▼▼▼
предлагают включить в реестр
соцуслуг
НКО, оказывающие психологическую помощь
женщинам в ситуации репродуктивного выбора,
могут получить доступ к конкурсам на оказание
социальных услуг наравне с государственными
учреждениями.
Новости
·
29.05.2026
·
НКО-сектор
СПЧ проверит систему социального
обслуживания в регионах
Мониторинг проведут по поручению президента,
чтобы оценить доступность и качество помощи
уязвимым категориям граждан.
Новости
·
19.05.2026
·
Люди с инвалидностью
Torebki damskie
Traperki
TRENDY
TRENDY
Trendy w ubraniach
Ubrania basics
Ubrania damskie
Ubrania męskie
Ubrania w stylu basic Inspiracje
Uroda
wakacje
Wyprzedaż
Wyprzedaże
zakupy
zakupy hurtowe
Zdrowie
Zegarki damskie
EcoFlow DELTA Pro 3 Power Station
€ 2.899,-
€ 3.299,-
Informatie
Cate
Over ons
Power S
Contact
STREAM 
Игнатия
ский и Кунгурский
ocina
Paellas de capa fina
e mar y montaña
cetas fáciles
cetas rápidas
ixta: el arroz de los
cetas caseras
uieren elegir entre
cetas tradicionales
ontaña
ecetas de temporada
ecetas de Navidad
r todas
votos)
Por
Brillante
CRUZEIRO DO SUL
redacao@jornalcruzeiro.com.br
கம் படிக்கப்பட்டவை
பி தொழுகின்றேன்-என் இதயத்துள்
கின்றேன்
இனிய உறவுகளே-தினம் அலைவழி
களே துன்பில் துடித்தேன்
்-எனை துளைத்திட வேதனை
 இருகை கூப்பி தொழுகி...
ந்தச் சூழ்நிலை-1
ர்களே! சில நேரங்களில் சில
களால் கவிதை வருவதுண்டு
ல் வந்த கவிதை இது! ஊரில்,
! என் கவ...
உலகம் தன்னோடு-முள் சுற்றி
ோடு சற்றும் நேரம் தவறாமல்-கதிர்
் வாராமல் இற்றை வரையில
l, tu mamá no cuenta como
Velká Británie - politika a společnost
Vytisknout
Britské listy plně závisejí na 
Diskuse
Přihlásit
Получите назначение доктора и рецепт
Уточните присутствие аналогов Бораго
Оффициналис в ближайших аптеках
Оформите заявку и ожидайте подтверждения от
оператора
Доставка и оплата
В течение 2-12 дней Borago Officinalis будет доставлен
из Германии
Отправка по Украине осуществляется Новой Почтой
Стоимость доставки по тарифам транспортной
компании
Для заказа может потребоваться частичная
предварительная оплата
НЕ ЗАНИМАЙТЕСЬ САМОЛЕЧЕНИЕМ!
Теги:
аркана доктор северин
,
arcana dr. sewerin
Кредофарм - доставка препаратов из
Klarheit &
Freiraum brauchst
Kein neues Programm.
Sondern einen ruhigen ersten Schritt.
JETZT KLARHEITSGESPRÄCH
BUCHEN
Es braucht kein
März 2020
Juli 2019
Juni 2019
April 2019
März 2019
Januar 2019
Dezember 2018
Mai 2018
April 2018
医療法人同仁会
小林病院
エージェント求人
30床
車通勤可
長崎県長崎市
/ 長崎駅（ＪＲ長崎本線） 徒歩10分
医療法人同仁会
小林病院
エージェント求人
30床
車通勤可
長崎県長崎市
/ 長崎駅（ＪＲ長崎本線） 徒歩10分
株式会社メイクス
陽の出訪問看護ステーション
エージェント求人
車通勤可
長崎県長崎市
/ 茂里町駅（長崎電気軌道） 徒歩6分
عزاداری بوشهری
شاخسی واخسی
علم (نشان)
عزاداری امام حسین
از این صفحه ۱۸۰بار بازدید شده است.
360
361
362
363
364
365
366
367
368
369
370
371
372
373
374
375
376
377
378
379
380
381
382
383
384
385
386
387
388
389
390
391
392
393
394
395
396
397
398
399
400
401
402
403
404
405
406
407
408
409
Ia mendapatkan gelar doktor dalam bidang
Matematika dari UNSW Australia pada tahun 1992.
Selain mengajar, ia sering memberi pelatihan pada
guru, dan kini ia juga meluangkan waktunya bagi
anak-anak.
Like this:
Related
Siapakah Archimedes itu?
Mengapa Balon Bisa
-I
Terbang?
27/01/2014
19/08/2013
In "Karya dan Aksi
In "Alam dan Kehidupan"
▲▲▲
◆ What is required
The answer must be the full listing, repeated word for word.

◆ Response box
предлагают включить в реестр
соцуслуг
НКО, оказывающие психологическую помощь
женщинам в ситуации репродуктивного выбора,
могут получить доступ к конкурсам на оказание
социальных услуг наравне с государственными
учреждениями.
Новости
·
29.05.2026
·
НКО-сектор
СПЧ проверит систему социального
обслуживания в регионах
Мониторинг проведут по поручению президента,
чтобы оценить доступность и качество помощи
уязвимым категориям граждан.
Новости
·
19.05.2026
·
Люди с инвалидностью
Torebki damskie
Traperki
TRENDY
TRENDY
Trendy w ubraniach
Ubrania basics
Ubrania damskie
Ubrania męskie
Ubrania w stylu basic Inspiracje
Uroda
wakacje
Wyprzedaż
Wyprzedaże
zakupy
zakupy hurtowe
Zdrowie
Zegarki damskie
EcoFlow DELTA Pro 3 Power Station
€ 2.899,-
€ 3.299,-
Informatie
Cate
Over ons
Power S
Contact
STREAM 
Игнатия
ский и Кунгурский
ocina
Paellas de capa fina
e mar y montaña
cetas fáciles
cetas rápidas
ixta: el arroz de los
cetas caseras
uieren elegir entre
cetas tradicionales
ontaña
ecetas de temporada
ecetas de Navidad
r todas
votos)
Por
Brillante
CRUZEIRO DO SUL
redacao@jornalcruzeiro.com.br
கம் படிக்கப்பட்டவை
பி தொழுகின்றேன்-என் இதயத்துள்
கின்றேன்
இனிய உறவுகளே-தினம் அலைவழி
களே துன்பில் துடித்தேன்
்-எனை துளைத்திட வேதனை
 இருகை கூப்பி தொழுகி...
ந்தச் சூழ்நிலை-1
ர்களே! சில நேரங்களில் சில
களால் கவிதை வருவதுண்டு
ல் வந்த கவிதை இது! ஊரில்,
! என் கவ...
உலகம் தன்னோடு-முள் சுற்றி
ோடு சற்றும் நேரம் தவறாமல்-கதிர்
் வாராமல் இற்றை வரையில
l, tu mamá no cuenta como
Velká Británie - politika a společnost
Vytisknout
Britské listy plně závisejí na 
Diskuse
Přihlásit
Получите назначение доктора и рецепт
Уточните присутствие аналогов Бораго
Оффициналис в ближайших аптеках
Оформите заявку и ожидайте подтверждения от
оператора
Доставка и оплата
В течение 2-12 дней Borago Officinalis будет доставлен
из Германии
Отправка по Украине осуществляется Новой Почтой
Стоимость доставки по тарифам транспортной
компании
Для заказа может потребоваться частичная
предварительная оплата
НЕ ЗАНИМАЙТЕСЬ САМОЛЕЧЕНИЕМ!
Теги:
аркана доктор северин
,
arcana dr. sewerin
Кредофарм - доставка препаратов из
Klarheit &
Freiraum brauchst
Kein neues Programm.
Sondern einen ruhigen ersten Schritt.
JETZT KLARHEITSGESPRÄCH
BUCHEN
Es braucht kein
März 2020
Juli 2019
Juni 2019
April 2019
März 2019
Januar 2019
Dezember 2018
Mai 2018
April 2018
医療法人同仁会
小林病院
エージェント求人
30床
車通勤可
長崎県長崎市
/ 長崎駅（ＪＲ長崎本線） 徒歩10分
医療法人同仁会
小林病院
エージェント求人
30床
車通勤可
長崎県長崎市
/ 長崎駅（ＪＲ長崎本線） 徒歩10分
株式会社メイクス
陽の出訪問看護ステーション
エージェント求人
車通勤可
長崎県長崎市
/ 茂里町駅（長崎電気軌道） 徒歩6分
عزاداری بوشهری
شاخسی واخسی
علم (نشان)
عزاداری امام حسین
از این صفحه ۱۸۰بار بازدید شده است.
360
361
362
363
364
365
366
367
368
369
370
371
372
373
374
375
376
377
378
379
380
381
382
383
384
385
386
387
388
389
390
391
392
393
394
395
396
397
398
399
400
401
402
403
404
405
406
407
408
409
Ia mendapatkan gelar doktor dalam bidang
Matematika dari UNSW Australia pada tahun 1992.
Selain mengajar, ia sering memberi pelatihan pada
guru, dan kini ia juga meluangkan waktunya bagi
anak-anak.
Like this:
Related
Siapakah Archimedes itu?
Mengapa Balon Bisa
-I
Terbang?
27/01/2014
19/08/2013
In "Karya dan Aksi
In "Alam dan Kehidupan"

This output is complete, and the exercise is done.